One of the poets that Gander investigates is one whom he has translated.  Jaime Saenz, a Bolivian who lives in La Paz, creates a poetics of death-obsession and Aymaran tradition, within a context of hechiceros (wizards) and alternative ways of seeing reality.  One must shift one’s shape.  If that is not possible, one must shift consciousness.  In many ways, it means going into the identity of something, undergoing extreme consubstantiability, to borrow Kenneth Burke’s term.

Because Gander is a translator, it is important to examine his theories of translation.  For Gander, the non-fluent translation offers the most promise of exposing the reader to the emotional realities, as well as a plunge into the heart of the beingness of a state, or phenomenological stance.
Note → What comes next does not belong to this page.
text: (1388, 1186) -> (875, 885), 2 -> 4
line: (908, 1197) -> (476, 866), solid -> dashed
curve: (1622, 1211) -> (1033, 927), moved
Gander defends the “deep translation” notion by turning to Walter Benjamin for support.  He points out that Benjamin viewed fluent translation as simple appropriation.  The translator imposes his or her own sense of meaning and teleology which is, for Gander, if not wrong, simply uninteresting.

Gander applauds Benjamin’s approach by pointing out that to create “non-fluent” translations is a way to refrain from “colonizing” a translation, or (to use Lawrence Venuti’s term, “domesticating” the translation).  To create a “bestranging” and non-fluent version of a  text is away to preserve the Otherness of the textual authority.  It is also a way to avoid the tyranny of the target  language syntax, which has a way of stripping the original poem of the embedded knowledge structures of the original language.  Gander discusses the dilemma the translator has: does he/she create a “faithful” version?  Is it “dependable” and straight forward?  Or, does it “bestrange” and preserve the rough magic of the original?
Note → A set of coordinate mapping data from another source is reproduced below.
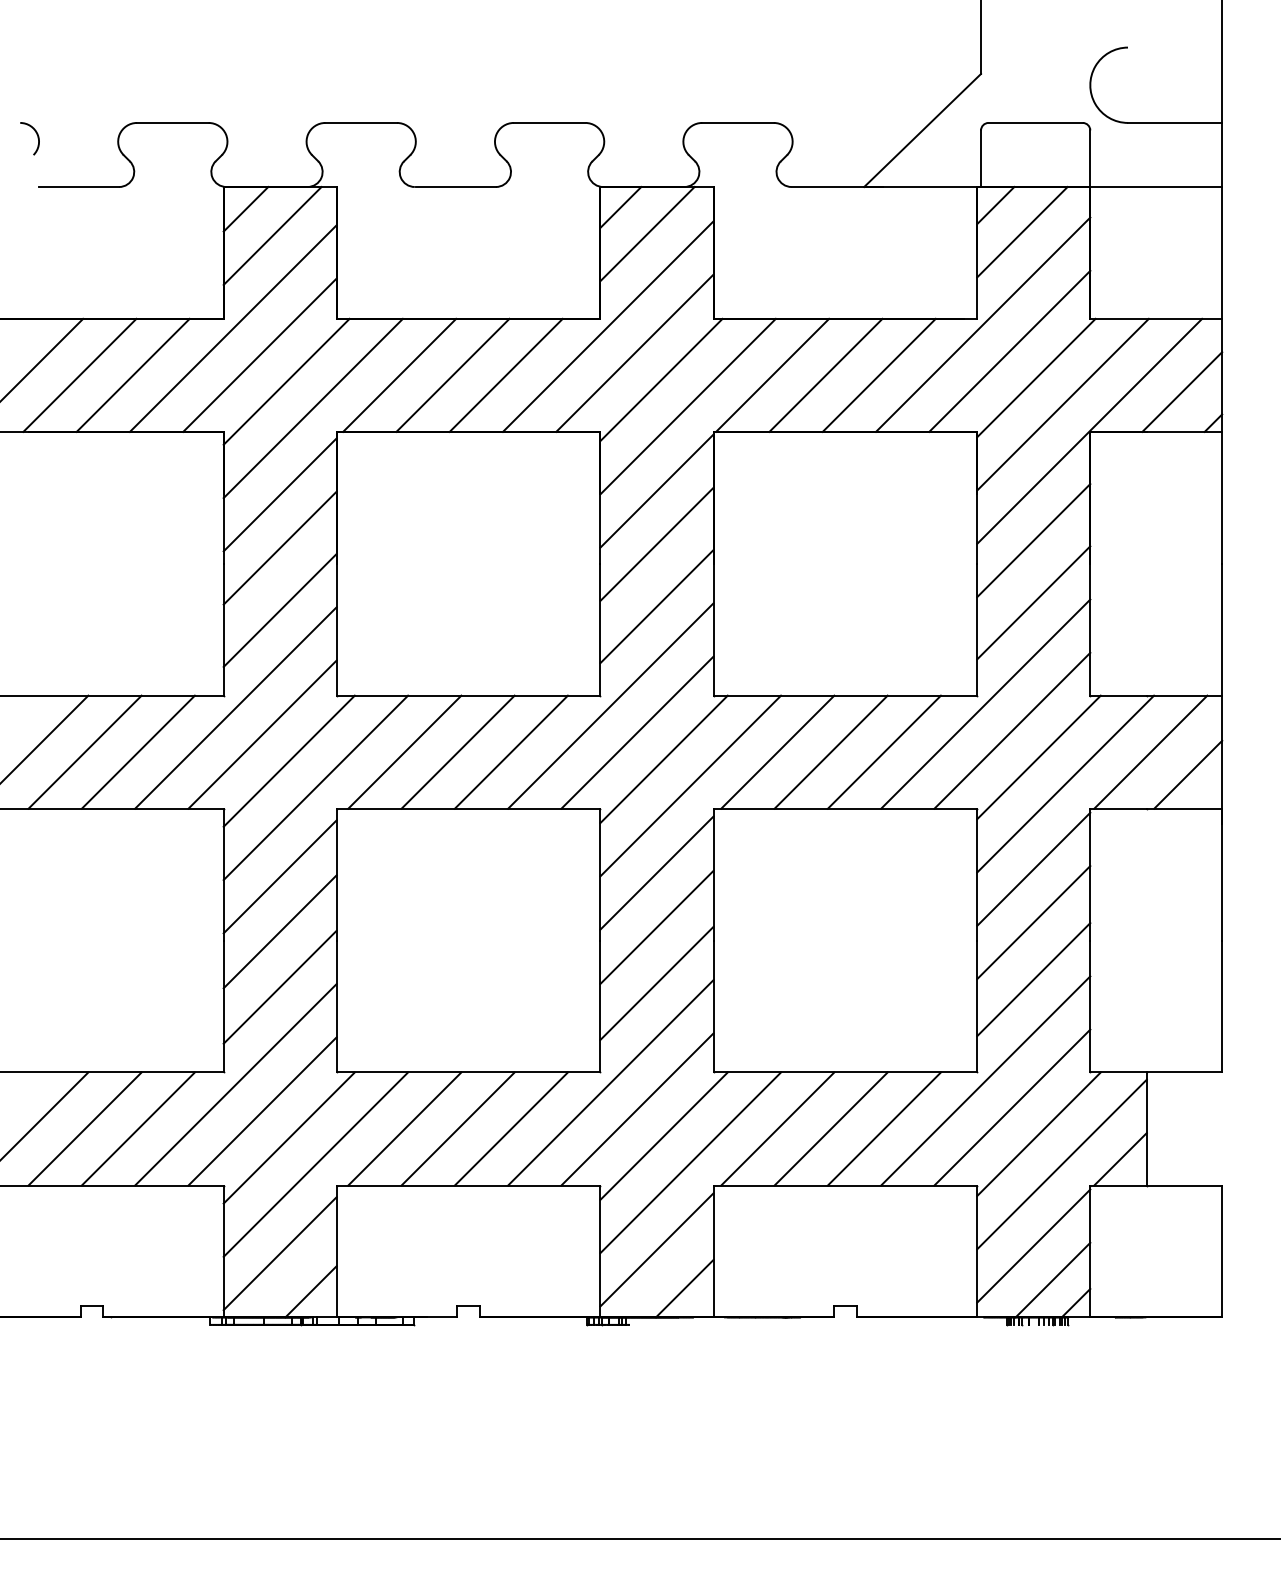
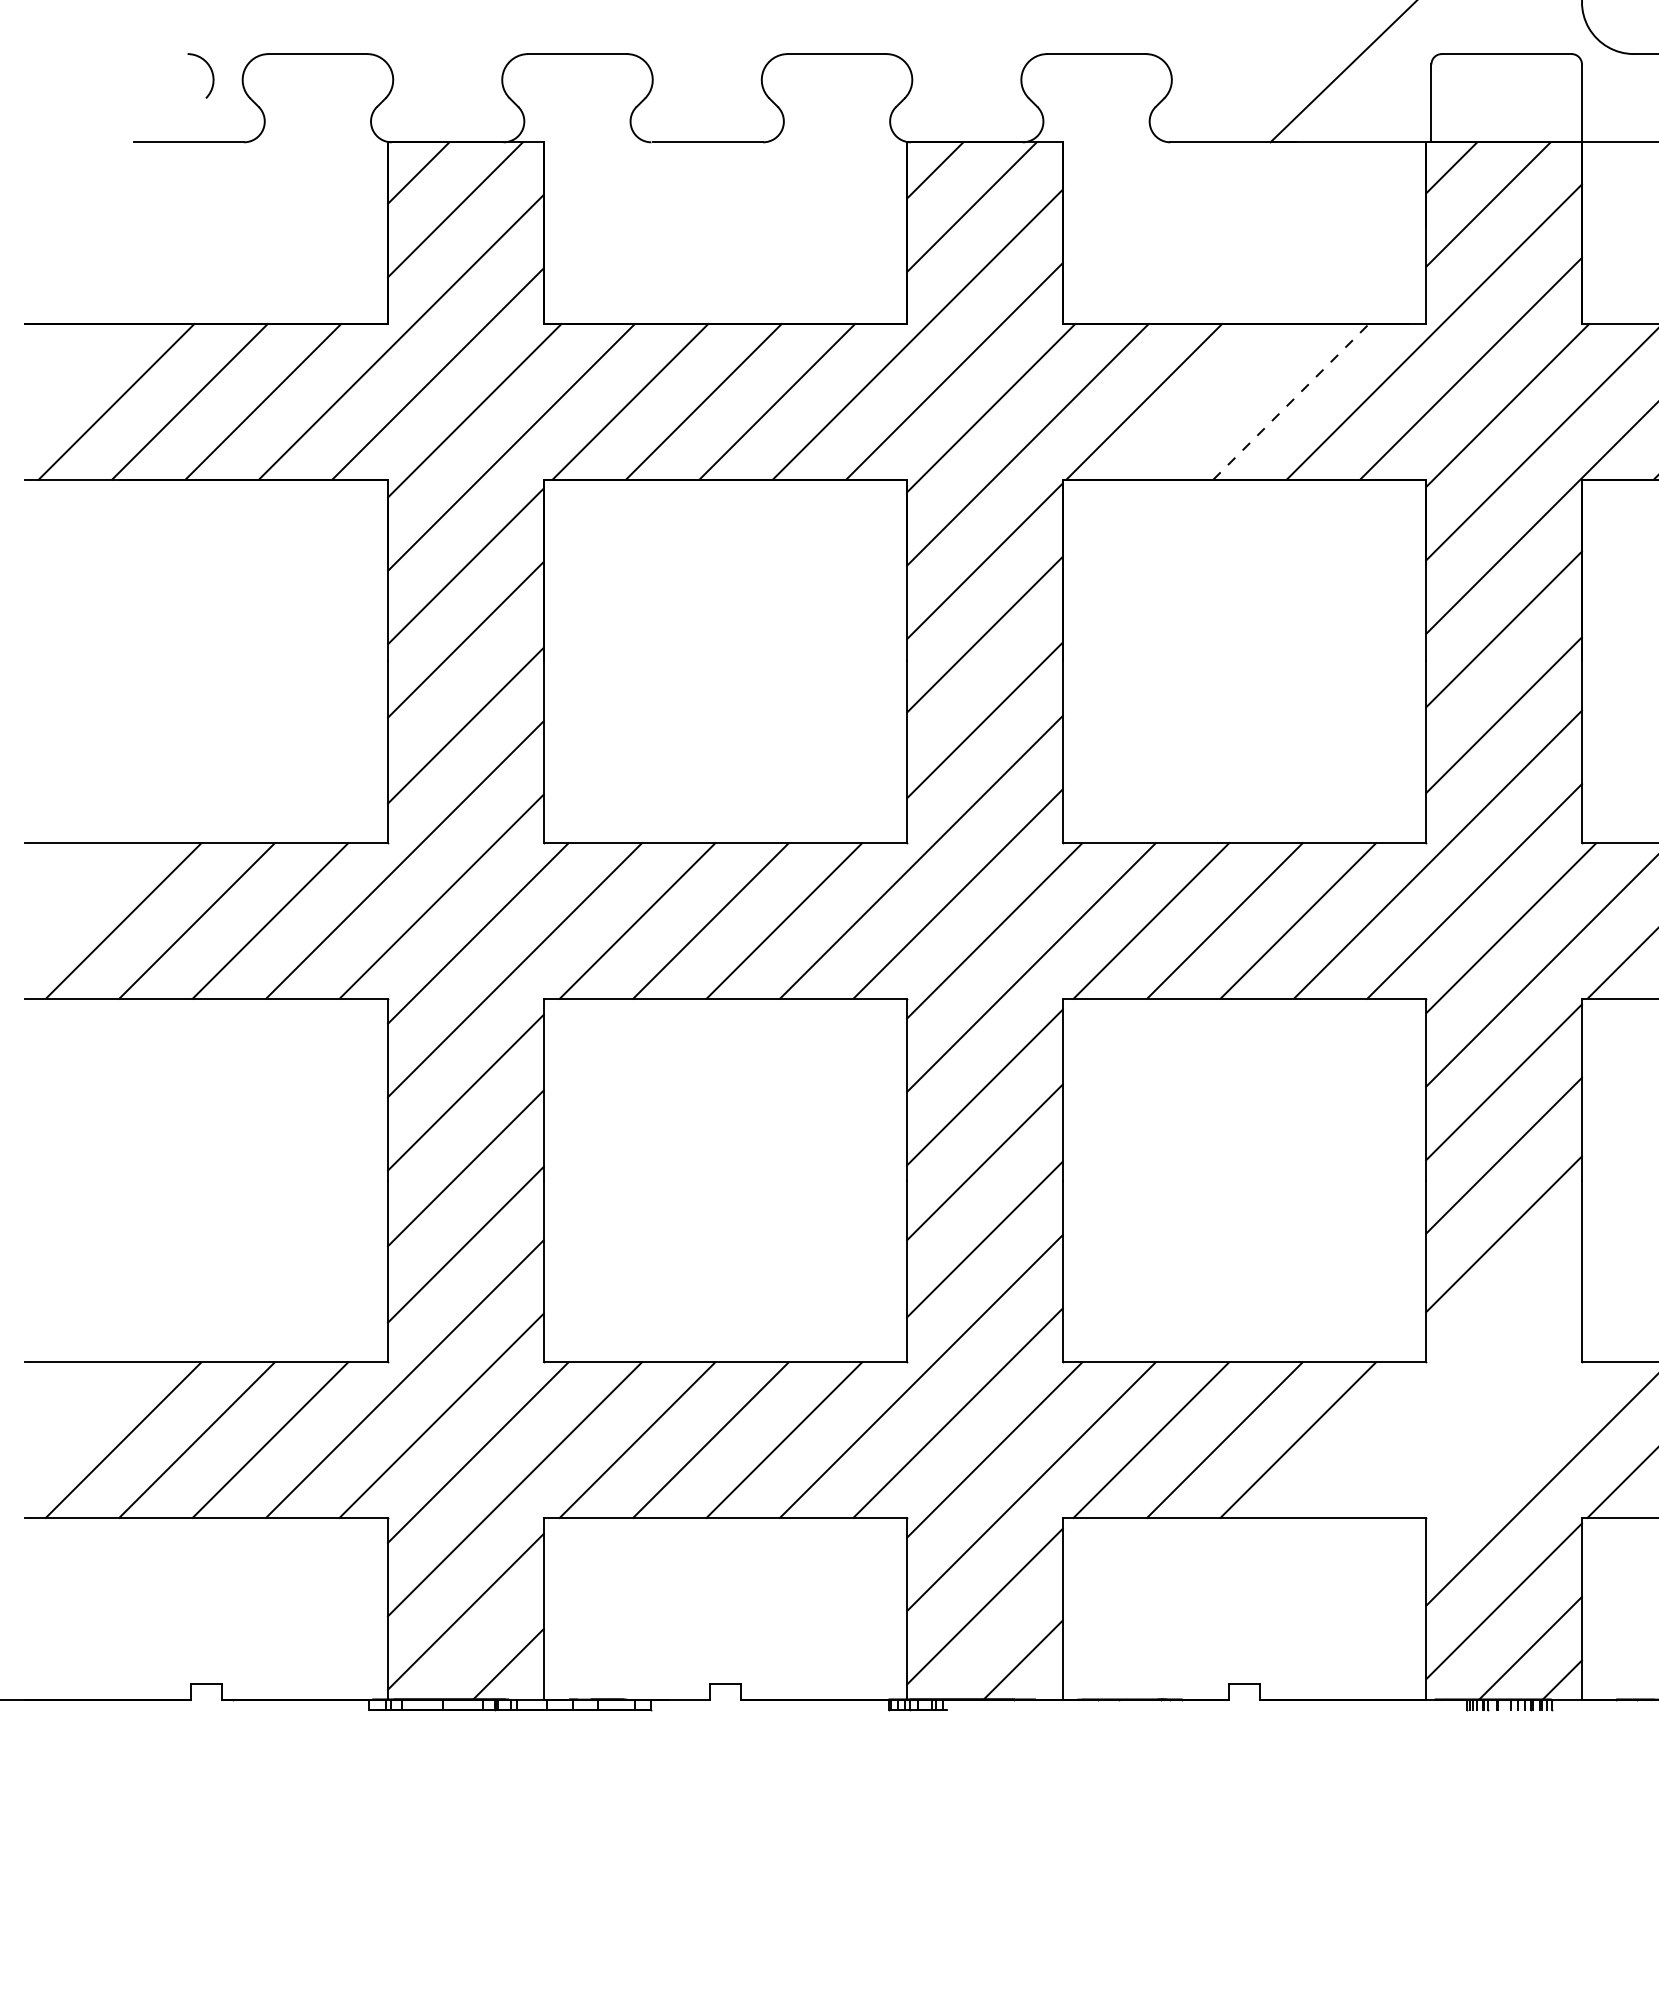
arc: (37, 138) -> (211, 75), moved
line: (825, 374) -> (1217, 400), removed
line: (879, 375) -> (1291, 402), solid -> dashed
line: (985, 1080) -> (1437, 1373), removed
line: (1012, 1107) -> (1474, 1410), removed
line: (1038, 1133) -> (1510, 1446), removed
Perhaps most intriguing and/or troubling is Gander’s discussion of the Yasusada hoax (detailed at http://www.writing.upenn.edu/~afilreis/88/japanese-hoax.html).  As you may recall, Yasusada was claimed to be a Hiroshima survivor who wrote poetry about experiencing nuclear bombing and its aftermath.  It turned out to be a hoax.

A benign justification of the Yasusada hoax can be made using Benjamin’s argument.  Araki Yasusada, the supposed Japanese Hiroshima survivor was claimed to have written a long poem as a response to nuclear carnage.  Gander seems to suggest that Yasusada is a “translation” of the Hiroshima experience.  According to Gander, the reality of his existence is not as important as the possibility of creating a way for a reader to enter into the experience of the bombing.

However, one could argue that an American creating Yasusada represents the ugliest form of appropriation.  Not only did Americans drop the bombs, they are also controlling and appropriating an artistic response to it.  Where are the legitimate Japanese artistic reactions to Hiroshima?  In Godzilla?  Is Godzilla the only authentically Japanese response?  I ask, only half tongue-in-cheek.

Some may claim that Yasusada is the ultimate postmodern experiment.  I would argue that this is not the case.  I would argue that the poems constitute fraudulent postmodernism because they revert to teleology in the logical structure.  The American bomb is a god.  It destroys not only the city and its inhabitants, but also the possibility of an authentic response.

The Yasusada hoax occurred almost ten years ago, and it is fascinating that Gander chose to include it.  However, there might be an argument for reexamining hoaxes in a time of blogs.  For example, numerous bloggers accused the person writing as Riverbend (Riverbend: A Girl Blog from Iraq) of being a hoax, and a politically motivated one at that.  Fabricated evidences, forgeries and hoaxes abound in our current situation.  Perhaps a thoughtful reconsideration of the nature and purposes of literary hoaxes might be in order.